◆ **Try it**
Of the records that follow, copy only the lines from the line containing "right shoulder: (422, 157)" to the line containing "right hip: (251, 736)", both included, exactly as written.
Provided information: Begin
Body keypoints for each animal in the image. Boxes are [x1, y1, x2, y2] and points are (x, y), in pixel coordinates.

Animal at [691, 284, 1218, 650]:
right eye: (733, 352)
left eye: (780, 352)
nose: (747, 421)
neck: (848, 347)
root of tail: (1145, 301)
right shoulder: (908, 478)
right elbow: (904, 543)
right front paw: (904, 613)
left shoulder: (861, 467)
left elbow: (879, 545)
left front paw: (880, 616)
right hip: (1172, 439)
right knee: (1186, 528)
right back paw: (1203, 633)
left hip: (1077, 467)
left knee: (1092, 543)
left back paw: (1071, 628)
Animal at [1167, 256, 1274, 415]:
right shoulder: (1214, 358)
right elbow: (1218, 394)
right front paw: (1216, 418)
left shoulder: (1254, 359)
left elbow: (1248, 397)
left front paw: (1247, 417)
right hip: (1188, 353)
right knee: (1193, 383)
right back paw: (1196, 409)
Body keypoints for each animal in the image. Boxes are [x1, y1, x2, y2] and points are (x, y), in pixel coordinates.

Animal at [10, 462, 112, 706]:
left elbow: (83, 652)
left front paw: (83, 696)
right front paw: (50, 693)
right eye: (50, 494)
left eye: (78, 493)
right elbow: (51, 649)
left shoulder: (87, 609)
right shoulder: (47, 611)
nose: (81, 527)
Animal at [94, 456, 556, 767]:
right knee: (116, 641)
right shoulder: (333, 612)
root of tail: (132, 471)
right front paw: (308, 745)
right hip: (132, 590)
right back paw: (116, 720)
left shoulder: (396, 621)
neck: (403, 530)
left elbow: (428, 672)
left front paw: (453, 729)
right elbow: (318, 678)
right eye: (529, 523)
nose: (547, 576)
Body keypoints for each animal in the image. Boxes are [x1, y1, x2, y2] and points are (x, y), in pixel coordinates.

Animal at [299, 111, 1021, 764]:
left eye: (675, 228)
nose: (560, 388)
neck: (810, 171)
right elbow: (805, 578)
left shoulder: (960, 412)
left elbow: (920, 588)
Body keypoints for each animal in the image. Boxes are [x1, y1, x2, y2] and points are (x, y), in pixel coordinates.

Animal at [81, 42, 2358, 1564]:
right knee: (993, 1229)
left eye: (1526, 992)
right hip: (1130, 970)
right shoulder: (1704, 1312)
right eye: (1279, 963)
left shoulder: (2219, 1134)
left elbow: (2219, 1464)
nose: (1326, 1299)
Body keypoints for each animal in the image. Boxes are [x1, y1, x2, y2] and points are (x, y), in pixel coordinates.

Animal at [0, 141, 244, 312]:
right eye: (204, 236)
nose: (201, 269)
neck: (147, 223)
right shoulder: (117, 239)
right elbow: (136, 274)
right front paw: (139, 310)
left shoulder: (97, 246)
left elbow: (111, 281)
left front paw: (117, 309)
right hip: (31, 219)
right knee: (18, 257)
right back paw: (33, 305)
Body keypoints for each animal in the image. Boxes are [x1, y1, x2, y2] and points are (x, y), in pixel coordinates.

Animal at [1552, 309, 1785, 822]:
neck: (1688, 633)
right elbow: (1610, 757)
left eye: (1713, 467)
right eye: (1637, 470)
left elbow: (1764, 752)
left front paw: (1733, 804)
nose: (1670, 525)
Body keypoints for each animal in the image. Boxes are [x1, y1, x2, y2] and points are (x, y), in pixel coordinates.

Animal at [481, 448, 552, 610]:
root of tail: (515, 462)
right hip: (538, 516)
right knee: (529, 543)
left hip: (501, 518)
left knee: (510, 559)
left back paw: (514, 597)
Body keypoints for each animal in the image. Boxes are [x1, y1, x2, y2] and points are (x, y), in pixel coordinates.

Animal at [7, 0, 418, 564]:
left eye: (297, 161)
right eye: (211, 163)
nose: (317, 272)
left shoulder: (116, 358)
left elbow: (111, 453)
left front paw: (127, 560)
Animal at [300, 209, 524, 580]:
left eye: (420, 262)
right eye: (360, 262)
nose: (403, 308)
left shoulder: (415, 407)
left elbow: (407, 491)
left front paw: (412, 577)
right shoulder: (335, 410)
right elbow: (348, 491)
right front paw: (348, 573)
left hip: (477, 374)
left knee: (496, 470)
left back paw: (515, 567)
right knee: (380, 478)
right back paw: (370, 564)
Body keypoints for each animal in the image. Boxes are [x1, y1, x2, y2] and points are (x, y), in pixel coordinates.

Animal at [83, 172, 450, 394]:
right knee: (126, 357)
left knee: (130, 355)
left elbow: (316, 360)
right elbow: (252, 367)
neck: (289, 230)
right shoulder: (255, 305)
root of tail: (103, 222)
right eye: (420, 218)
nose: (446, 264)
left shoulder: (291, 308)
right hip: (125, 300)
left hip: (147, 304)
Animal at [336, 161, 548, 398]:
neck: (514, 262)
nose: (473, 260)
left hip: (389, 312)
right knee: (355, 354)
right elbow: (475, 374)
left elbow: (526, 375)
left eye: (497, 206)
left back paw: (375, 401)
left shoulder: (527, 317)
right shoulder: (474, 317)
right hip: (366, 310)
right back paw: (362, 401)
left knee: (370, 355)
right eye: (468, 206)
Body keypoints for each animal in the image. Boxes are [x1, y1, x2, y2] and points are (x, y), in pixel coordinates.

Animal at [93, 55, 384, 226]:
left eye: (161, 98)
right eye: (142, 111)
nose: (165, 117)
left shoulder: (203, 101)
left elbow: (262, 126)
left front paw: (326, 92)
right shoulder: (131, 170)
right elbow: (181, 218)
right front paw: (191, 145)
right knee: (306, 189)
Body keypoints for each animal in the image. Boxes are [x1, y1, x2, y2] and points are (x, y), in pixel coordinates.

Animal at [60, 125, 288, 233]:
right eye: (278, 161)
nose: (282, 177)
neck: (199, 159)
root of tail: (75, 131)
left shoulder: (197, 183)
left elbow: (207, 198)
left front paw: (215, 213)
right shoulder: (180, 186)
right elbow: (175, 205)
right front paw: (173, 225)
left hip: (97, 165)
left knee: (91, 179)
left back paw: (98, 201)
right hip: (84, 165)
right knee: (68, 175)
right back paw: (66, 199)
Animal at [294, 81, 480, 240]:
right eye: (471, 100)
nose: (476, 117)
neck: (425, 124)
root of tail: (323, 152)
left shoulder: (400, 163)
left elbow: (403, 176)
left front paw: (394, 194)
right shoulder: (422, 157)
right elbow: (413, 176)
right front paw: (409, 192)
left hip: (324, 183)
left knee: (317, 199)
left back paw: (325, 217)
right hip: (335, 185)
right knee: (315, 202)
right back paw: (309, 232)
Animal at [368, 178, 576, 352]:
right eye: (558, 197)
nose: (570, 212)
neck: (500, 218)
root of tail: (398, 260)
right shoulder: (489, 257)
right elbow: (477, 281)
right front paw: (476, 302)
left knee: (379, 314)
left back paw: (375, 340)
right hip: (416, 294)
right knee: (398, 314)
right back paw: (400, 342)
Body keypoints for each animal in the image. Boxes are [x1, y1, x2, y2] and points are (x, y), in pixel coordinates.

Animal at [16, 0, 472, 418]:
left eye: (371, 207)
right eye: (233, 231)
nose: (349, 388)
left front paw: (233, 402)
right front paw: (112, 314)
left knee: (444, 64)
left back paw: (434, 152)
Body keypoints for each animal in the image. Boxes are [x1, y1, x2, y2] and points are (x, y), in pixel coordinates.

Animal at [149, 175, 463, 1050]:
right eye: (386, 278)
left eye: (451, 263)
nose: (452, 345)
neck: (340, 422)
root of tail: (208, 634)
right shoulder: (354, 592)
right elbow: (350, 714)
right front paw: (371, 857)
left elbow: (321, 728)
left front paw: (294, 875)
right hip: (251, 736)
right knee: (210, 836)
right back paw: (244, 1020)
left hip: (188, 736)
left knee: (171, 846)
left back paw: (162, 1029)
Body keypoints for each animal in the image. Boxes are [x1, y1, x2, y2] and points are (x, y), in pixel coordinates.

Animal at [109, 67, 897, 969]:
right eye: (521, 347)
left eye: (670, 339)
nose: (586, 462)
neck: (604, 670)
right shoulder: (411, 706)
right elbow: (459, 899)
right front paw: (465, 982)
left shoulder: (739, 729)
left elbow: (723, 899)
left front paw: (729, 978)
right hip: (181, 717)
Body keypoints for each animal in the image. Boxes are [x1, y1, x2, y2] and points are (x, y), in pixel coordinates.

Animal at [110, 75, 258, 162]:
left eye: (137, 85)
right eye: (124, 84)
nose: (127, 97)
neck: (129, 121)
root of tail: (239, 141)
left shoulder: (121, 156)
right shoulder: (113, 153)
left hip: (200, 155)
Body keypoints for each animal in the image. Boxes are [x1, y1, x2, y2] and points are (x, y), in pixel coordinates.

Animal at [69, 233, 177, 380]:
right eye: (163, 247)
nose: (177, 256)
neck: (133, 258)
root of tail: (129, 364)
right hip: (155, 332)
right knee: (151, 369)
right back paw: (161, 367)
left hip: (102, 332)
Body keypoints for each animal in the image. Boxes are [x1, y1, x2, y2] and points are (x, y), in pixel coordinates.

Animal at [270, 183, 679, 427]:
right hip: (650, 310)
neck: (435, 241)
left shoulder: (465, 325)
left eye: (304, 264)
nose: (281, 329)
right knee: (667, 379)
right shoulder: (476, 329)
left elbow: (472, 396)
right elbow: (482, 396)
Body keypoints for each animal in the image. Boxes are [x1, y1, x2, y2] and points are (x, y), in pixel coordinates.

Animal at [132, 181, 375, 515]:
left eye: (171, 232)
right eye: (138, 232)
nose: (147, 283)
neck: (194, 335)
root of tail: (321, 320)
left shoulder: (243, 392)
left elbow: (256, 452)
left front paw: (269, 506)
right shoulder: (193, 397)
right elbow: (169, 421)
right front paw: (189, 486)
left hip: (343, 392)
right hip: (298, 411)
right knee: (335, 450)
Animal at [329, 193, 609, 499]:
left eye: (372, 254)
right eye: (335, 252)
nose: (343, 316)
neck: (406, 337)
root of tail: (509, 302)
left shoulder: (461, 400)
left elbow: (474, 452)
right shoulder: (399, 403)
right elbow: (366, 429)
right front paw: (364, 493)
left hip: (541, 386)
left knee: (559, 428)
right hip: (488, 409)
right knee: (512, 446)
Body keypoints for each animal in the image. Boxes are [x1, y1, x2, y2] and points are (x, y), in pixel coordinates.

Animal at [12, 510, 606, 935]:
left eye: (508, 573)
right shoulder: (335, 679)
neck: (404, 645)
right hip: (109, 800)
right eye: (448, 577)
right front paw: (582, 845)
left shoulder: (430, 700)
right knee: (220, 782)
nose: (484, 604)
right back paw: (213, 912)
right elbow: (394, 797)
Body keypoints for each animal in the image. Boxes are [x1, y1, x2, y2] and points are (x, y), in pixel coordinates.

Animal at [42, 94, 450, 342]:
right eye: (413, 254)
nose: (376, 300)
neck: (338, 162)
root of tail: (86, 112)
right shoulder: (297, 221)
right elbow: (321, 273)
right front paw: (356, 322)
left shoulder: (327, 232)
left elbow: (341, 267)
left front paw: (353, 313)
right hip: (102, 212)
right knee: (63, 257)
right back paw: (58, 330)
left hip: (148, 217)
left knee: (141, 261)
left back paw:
Provided information: End
◆ **Response**
right shoulder: (422, 157)
right elbow: (413, 176)
right front paw: (409, 192)
left hip: (324, 183)
left knee: (317, 199)
left back paw: (325, 217)
right hip: (335, 185)
right knee: (315, 202)
right back paw: (309, 232)
Animal at [368, 178, 576, 352]:
right eye: (558, 197)
nose: (570, 212)
neck: (500, 218)
root of tail: (398, 260)
right shoulder: (489, 257)
right elbow: (477, 281)
right front paw: (476, 302)
left knee: (379, 314)
left back paw: (375, 340)
right hip: (416, 294)
right knee: (398, 314)
right back paw: (400, 342)
Body keypoints for each animal in the image. Boxes are [x1, y1, x2, y2] and points are (x, y), in pixel coordinates.

Animal at [16, 0, 472, 418]:
left eye: (371, 207)
right eye: (233, 231)
nose: (349, 388)
left front paw: (233, 402)
right front paw: (112, 314)
left knee: (444, 64)
left back paw: (434, 152)
Body keypoints for each animal in the image. Boxes are [x1, y1, x2, y2] and points are (x, y), in pixel coordinates.

Animal at [149, 175, 463, 1050]:
right eye: (386, 278)
left eye: (451, 263)
nose: (452, 345)
neck: (340, 422)
root of tail: (208, 634)
right shoulder: (354, 592)
right elbow: (350, 714)
right front paw: (371, 857)
left elbow: (321, 728)
left front paw: (294, 875)
right hip: (251, 736)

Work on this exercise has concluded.